▶ **Exercise**: Lines to return, exactly: from the line with "fruit: none [265,283,308,315]" to the line with "potted plant: none [216,221,247,261]" in the entries below, both included.

== Supplied records

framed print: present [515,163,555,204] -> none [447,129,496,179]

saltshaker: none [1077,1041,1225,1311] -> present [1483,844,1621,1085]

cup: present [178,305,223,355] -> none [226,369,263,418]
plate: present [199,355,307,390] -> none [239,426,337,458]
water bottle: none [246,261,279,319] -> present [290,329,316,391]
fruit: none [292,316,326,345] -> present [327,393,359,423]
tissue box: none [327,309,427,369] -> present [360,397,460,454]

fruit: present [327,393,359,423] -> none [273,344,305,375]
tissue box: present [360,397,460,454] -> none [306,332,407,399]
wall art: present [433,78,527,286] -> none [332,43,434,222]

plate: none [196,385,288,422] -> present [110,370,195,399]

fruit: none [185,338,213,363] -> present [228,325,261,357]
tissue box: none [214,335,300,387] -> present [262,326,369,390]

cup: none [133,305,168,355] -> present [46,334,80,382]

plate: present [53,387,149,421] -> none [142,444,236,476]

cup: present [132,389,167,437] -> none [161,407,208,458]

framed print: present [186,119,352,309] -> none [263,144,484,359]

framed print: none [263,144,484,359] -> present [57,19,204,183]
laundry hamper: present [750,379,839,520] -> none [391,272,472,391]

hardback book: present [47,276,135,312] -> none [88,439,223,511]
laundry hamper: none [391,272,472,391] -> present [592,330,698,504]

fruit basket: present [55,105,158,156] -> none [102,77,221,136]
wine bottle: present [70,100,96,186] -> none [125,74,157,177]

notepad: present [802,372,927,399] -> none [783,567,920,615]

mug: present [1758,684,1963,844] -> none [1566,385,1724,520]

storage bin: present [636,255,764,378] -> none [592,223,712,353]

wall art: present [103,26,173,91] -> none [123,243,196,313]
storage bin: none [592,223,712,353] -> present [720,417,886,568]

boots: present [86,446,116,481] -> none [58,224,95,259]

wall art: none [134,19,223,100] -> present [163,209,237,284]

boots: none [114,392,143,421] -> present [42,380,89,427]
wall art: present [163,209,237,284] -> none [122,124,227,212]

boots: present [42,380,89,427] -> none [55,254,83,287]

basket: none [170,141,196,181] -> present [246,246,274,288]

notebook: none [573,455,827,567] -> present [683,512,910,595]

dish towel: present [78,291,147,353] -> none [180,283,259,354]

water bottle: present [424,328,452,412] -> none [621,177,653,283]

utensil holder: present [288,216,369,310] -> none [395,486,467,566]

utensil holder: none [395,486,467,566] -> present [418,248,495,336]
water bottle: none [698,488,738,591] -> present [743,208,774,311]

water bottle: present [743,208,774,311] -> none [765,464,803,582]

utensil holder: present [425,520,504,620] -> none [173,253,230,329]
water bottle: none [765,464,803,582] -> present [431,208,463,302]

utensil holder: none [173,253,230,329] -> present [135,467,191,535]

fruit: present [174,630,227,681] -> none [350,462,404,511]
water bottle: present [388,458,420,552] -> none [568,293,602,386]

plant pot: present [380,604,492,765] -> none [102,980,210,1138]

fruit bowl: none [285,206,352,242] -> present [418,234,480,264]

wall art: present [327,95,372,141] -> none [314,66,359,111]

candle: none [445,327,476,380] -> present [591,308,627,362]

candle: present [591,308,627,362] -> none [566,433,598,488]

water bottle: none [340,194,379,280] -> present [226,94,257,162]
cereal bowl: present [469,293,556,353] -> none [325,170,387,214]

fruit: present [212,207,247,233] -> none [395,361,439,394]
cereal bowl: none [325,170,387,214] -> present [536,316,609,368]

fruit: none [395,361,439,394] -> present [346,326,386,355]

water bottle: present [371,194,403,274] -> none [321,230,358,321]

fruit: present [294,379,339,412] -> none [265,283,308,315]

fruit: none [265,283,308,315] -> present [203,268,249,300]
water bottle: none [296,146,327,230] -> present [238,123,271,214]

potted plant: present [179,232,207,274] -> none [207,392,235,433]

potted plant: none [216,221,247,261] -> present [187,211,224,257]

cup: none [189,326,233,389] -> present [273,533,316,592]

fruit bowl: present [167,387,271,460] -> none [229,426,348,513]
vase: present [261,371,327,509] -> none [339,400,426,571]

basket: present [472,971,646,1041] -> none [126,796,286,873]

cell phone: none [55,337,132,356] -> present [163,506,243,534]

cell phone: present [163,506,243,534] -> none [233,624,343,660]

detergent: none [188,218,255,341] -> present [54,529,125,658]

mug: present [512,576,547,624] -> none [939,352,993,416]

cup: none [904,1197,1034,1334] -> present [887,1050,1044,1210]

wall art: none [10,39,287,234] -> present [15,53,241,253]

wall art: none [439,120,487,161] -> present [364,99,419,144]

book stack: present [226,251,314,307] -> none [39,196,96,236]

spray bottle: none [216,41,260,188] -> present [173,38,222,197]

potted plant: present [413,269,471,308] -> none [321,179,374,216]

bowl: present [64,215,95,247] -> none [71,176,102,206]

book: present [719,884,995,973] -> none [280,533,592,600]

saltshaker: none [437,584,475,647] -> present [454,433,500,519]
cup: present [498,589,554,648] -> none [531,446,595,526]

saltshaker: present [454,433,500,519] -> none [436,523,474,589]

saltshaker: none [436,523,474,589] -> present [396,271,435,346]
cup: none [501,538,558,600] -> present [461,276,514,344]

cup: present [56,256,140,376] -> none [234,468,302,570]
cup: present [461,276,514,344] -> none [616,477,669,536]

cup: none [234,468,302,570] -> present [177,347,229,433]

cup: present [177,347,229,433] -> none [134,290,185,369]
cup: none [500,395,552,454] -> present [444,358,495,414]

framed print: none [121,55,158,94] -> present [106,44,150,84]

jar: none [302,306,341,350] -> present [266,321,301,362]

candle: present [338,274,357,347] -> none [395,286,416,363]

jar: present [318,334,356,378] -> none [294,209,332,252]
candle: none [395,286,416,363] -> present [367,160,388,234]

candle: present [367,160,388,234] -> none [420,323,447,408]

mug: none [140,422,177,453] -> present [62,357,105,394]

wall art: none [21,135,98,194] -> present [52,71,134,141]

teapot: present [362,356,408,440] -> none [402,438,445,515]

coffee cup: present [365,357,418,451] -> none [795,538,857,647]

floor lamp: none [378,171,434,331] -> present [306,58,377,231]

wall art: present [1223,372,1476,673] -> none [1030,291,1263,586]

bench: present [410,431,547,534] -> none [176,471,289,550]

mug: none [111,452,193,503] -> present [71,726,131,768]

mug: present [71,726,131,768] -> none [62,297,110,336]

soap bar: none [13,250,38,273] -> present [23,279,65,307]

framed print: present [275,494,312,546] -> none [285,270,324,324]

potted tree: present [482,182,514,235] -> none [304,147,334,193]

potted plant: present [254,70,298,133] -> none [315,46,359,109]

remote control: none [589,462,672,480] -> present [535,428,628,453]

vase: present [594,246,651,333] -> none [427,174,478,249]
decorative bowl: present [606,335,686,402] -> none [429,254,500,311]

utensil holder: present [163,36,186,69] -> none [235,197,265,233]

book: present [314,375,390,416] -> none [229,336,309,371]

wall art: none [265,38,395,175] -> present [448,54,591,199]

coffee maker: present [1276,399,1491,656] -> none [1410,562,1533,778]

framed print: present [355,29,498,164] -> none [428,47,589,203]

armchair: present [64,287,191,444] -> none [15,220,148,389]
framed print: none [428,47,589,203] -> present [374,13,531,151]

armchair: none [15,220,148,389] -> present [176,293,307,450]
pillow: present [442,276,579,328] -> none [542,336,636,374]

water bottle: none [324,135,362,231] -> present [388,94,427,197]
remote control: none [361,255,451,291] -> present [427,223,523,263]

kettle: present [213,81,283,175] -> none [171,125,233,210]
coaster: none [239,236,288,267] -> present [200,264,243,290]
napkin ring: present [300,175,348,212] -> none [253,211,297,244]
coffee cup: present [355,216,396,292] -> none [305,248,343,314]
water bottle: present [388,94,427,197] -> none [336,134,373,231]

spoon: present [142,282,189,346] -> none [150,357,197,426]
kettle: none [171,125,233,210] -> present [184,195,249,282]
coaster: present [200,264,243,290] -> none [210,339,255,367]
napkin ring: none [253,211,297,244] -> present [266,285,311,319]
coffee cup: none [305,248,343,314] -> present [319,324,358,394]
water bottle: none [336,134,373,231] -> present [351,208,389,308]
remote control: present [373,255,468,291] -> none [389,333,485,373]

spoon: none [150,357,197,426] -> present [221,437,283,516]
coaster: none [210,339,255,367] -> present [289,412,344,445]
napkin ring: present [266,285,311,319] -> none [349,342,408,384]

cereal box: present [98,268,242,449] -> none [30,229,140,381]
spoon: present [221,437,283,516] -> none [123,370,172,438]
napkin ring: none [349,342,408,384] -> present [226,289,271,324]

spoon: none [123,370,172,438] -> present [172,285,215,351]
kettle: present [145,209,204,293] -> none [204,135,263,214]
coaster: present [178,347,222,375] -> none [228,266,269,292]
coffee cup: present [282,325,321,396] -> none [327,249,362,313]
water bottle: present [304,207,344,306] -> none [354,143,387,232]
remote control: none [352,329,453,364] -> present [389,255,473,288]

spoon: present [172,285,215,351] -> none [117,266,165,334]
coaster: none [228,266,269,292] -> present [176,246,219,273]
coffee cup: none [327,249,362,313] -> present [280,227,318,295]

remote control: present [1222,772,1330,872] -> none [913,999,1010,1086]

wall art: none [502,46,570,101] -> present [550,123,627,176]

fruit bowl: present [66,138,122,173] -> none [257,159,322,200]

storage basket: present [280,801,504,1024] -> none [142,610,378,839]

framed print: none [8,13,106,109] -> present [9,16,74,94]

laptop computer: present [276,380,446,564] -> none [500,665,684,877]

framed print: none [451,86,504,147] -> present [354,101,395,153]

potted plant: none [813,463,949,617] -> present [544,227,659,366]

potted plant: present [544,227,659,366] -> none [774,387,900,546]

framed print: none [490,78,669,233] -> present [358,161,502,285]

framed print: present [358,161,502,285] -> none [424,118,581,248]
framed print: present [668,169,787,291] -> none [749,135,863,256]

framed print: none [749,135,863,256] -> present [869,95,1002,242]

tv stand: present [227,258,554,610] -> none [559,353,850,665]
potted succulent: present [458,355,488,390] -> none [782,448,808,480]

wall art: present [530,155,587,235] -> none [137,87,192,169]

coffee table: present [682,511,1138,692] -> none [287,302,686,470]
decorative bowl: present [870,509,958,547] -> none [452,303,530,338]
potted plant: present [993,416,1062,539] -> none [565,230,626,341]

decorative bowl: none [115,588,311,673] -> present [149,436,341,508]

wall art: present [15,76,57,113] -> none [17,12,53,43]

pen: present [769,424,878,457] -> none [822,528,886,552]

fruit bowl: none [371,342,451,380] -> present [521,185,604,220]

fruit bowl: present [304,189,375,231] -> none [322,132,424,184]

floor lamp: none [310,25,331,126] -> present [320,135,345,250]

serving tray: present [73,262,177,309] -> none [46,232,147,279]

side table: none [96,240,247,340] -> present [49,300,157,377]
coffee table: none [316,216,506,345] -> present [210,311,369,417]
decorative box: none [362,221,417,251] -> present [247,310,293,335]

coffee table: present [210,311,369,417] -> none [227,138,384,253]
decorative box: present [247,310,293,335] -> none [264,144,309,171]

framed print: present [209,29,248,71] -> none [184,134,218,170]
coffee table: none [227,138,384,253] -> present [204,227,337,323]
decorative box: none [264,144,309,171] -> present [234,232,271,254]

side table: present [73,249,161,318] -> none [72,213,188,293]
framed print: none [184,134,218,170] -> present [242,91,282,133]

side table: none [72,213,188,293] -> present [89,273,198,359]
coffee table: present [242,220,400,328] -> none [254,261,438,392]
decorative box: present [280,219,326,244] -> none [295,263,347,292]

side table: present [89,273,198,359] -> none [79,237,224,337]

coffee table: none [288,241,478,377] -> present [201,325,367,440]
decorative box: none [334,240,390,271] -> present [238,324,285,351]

====

▶ **Task answer**:
fruit: none [265,283,308,315] -> present [203,268,249,300]
water bottle: none [296,146,327,230] -> present [238,123,271,214]

potted plant: present [179,232,207,274] -> none [207,392,235,433]

potted plant: none [216,221,247,261] -> present [187,211,224,257]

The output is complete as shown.